§ **RECORDS FOR THE TASK**
=-=-=
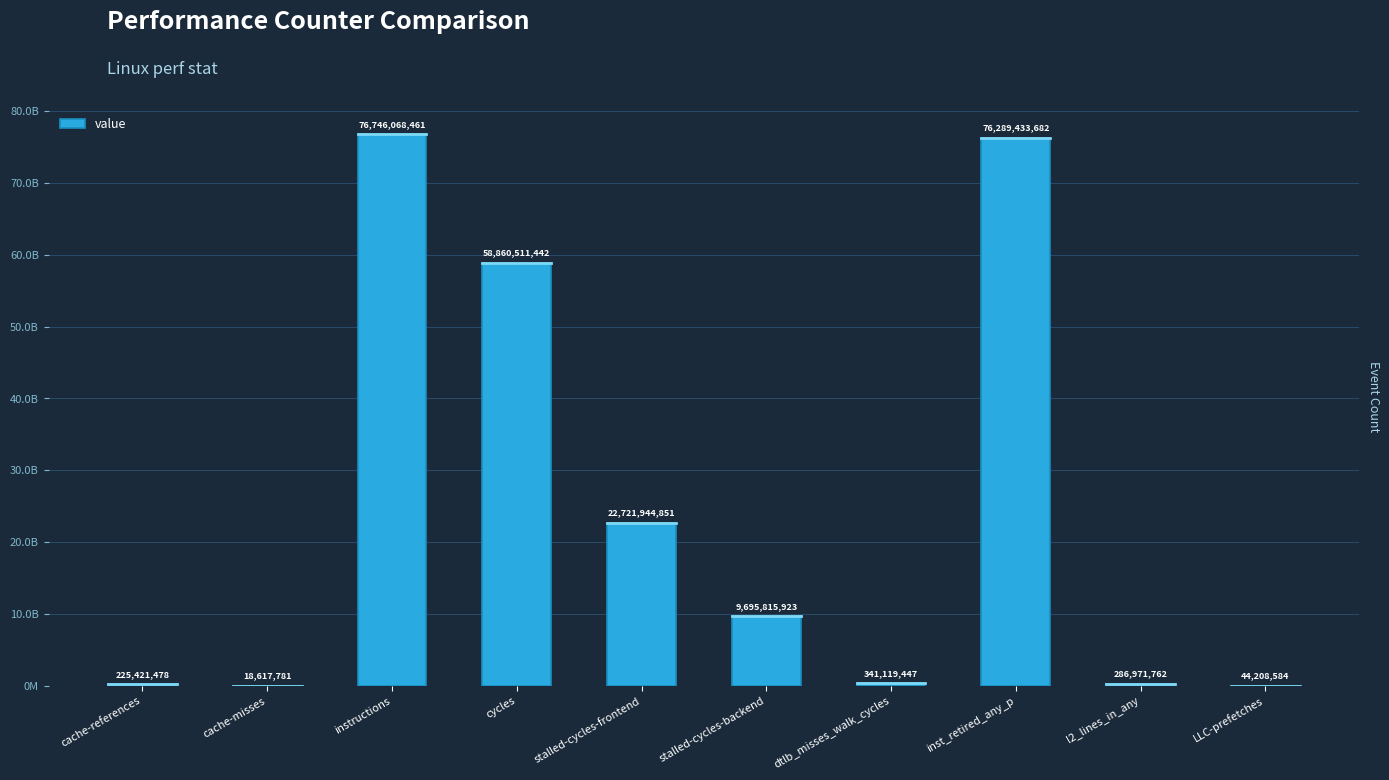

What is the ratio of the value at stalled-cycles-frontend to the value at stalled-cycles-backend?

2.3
=-=-=
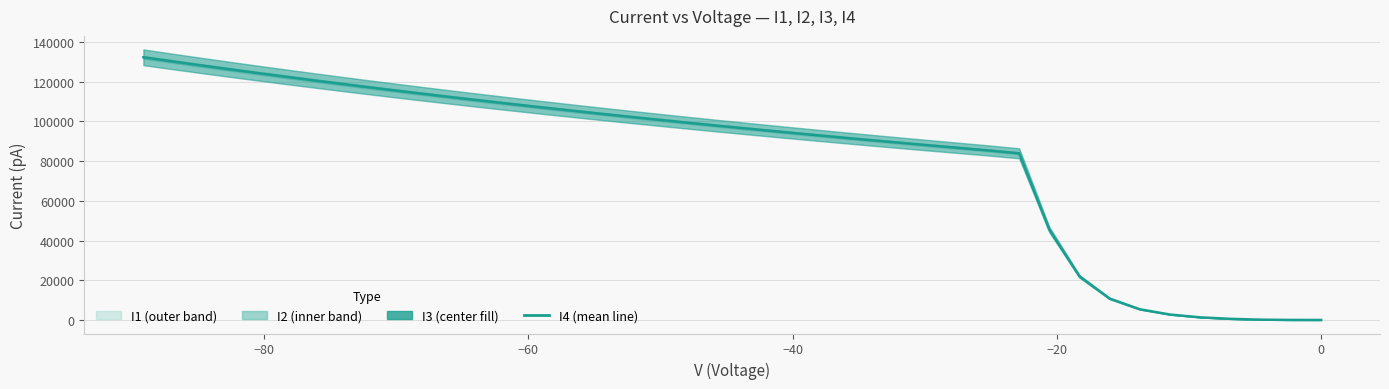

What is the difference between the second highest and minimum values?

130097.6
=-=-=
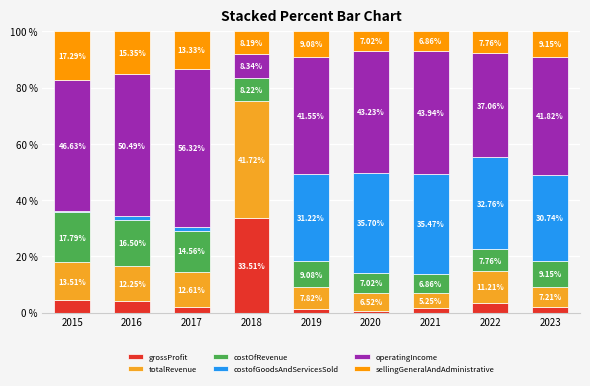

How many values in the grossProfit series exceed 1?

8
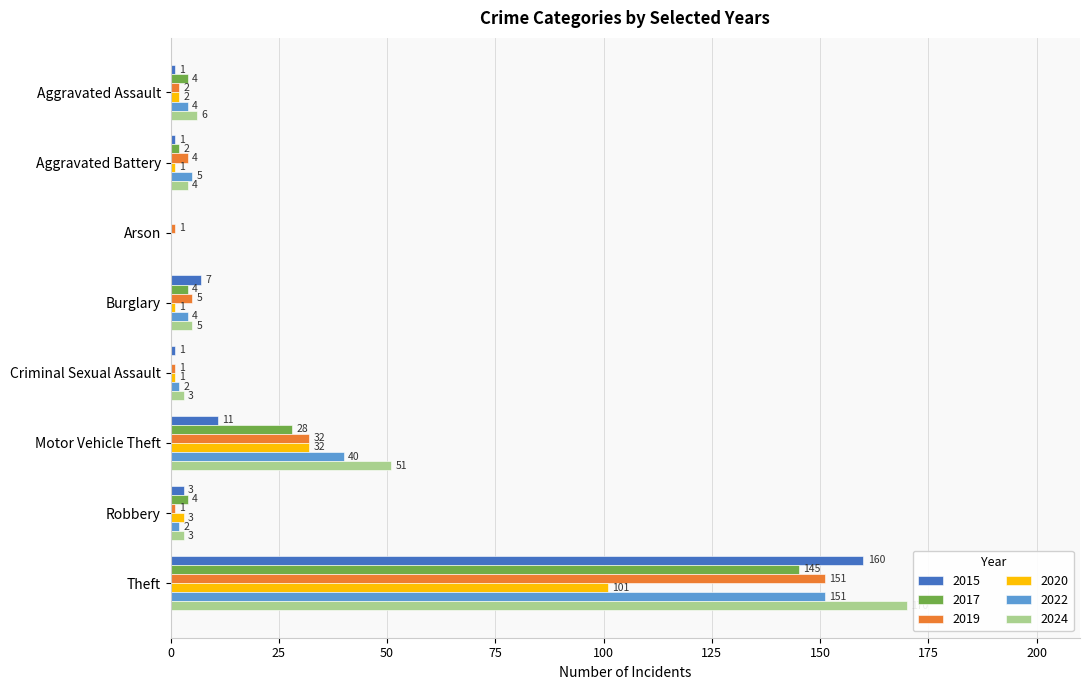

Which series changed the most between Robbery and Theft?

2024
=-=-=
§ **PROBLEM DESCRIPTION**
How many lines of the entries above contain the word "What"? Reply with the number alone.

§ **EXERCISE OUTPUT**
2